Azerbaycan Cumhurbaşkanı İlham Aliyev, Azerbaycan'ın başkenti Bakü'de bulunan Şehitler Hiyabanı'ndaki “Ebedi Meşale” anıtını ziyaret etti. Aliyev ziyaretinin ardından ulusa sesleniş konuşması gerçekleştirdi. Dağlık Karabağ'ın kalbi Şuşa şehrinin 28 yıl sonra Ermenistan işgalinden kurtulduğunu duyuran Aliyev, "Sevgili yurttaşlar, sevgili kız ve erkek kardeşlerim. Şuşa şehrinin işgalden kurtarıldığını gururla beyan ederim. Şuşa bizim. Karabağ bizimdir. Bu vesileyle tüm Azerbaycan halkını yürekten kutluyorum. Tüm Şuşa halkını yürekten kutluyorum. 28.5 yıldır işgal altında olan Şuşa kurtarıldı. Şuşa artık özgür. Şuşa'ya döndük. Savaş alanında bu tarihi zaferi kazandık" dedi.

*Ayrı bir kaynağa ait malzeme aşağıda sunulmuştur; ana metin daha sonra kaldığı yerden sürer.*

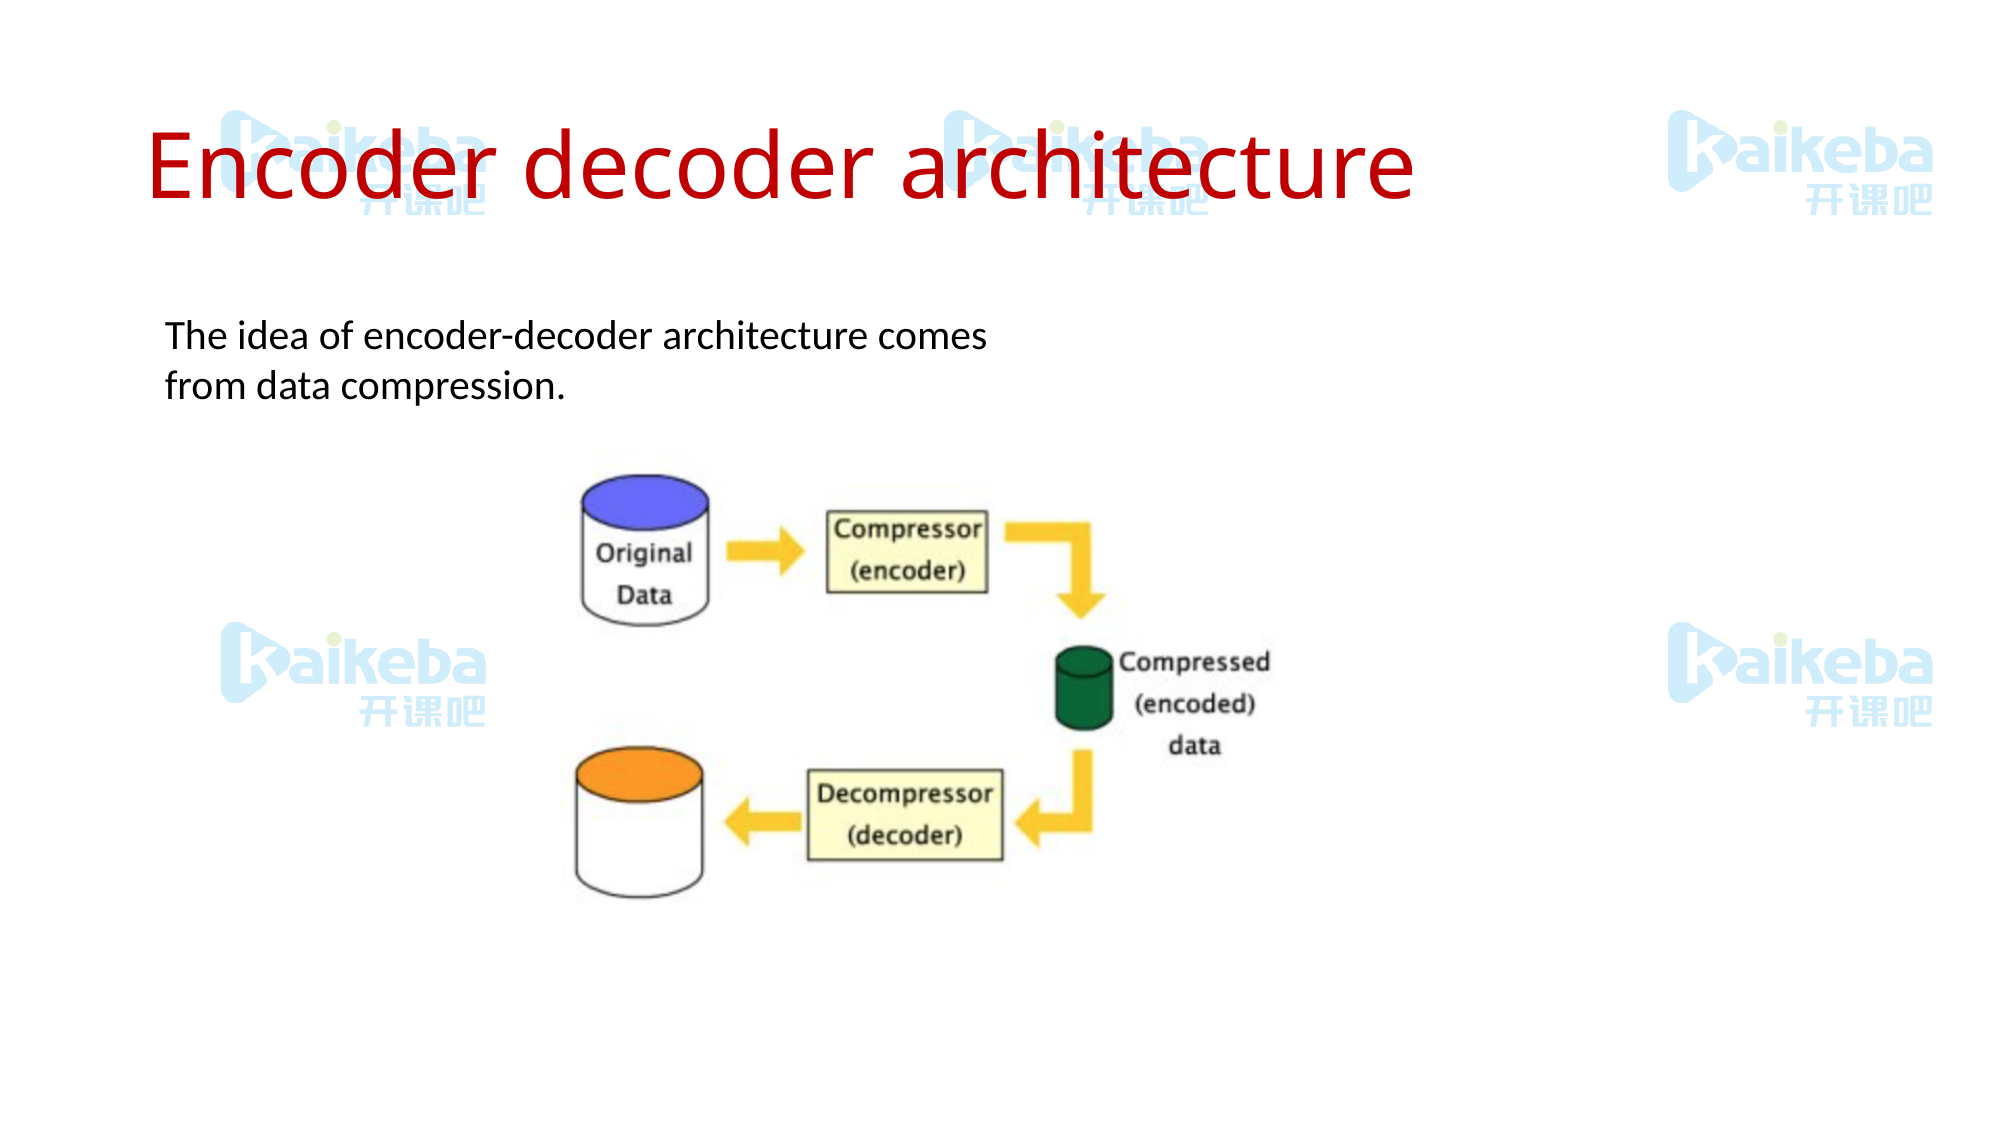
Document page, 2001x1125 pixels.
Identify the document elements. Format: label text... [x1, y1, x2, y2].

title Encoder decoder architecture [136, 59, 1863, 278]
picture [531, 438, 1309, 921]
text_box The idea of encoder-decoder architecture comes from data compression. [157, 299, 1033, 415]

"Bu zaferi müzakere masasının arkasında değil, savaş alanında kazandık"
"8 Kasım 2020 Azerbaycan tarihinde sonsuza kadar kalacaktır" diyen Aliyev, "Bu tarih sonsuza kadar yaşayacak. Bu bizim şanlı zaferimizin günü. Bu zaferi müzakere masasının arkasında değil, savaş alanında kazandık. Tüm açıklamalara rağmen bu çatışmanın askeri çözümlerinin var olduğunu defalarca söyledim" diye konuştu.
"Yaklaşık 30 yıllık anlamsız müzakereler bizi herhangi bir sonuca götürmedi"
Aliyev, "Ermenistan-Azerbaycan Dağlık Karabağ sorununun askeri çözümü de var ve bugün bunu savaş alanında kanıtlıyoruz. Yaklaşık 30 yıllık anlamsız müzakereler bizi herhangi bir sonuca götürmedi. Eski tarihi topraklarımız neredeyse 30 yıldır işgal altında kaldı. Müzakere sürecinde Ermeni tarafı sadece statükoyu güçlendirmek, sürdürmek için zaman kazanmak istiyordu. Yıllar içinde çeşitli güç merkezlerinden Azerbaycan'a verilen mesajlarla bizi tekrar tekrar durumla barışmaya davet ediyordu. Ancak kararlılık, cesaret ve siyasi irade göstererek Azerbaycan halkının çıkarlarını karşılamayan bir anlaşmaya varamadık" dedi.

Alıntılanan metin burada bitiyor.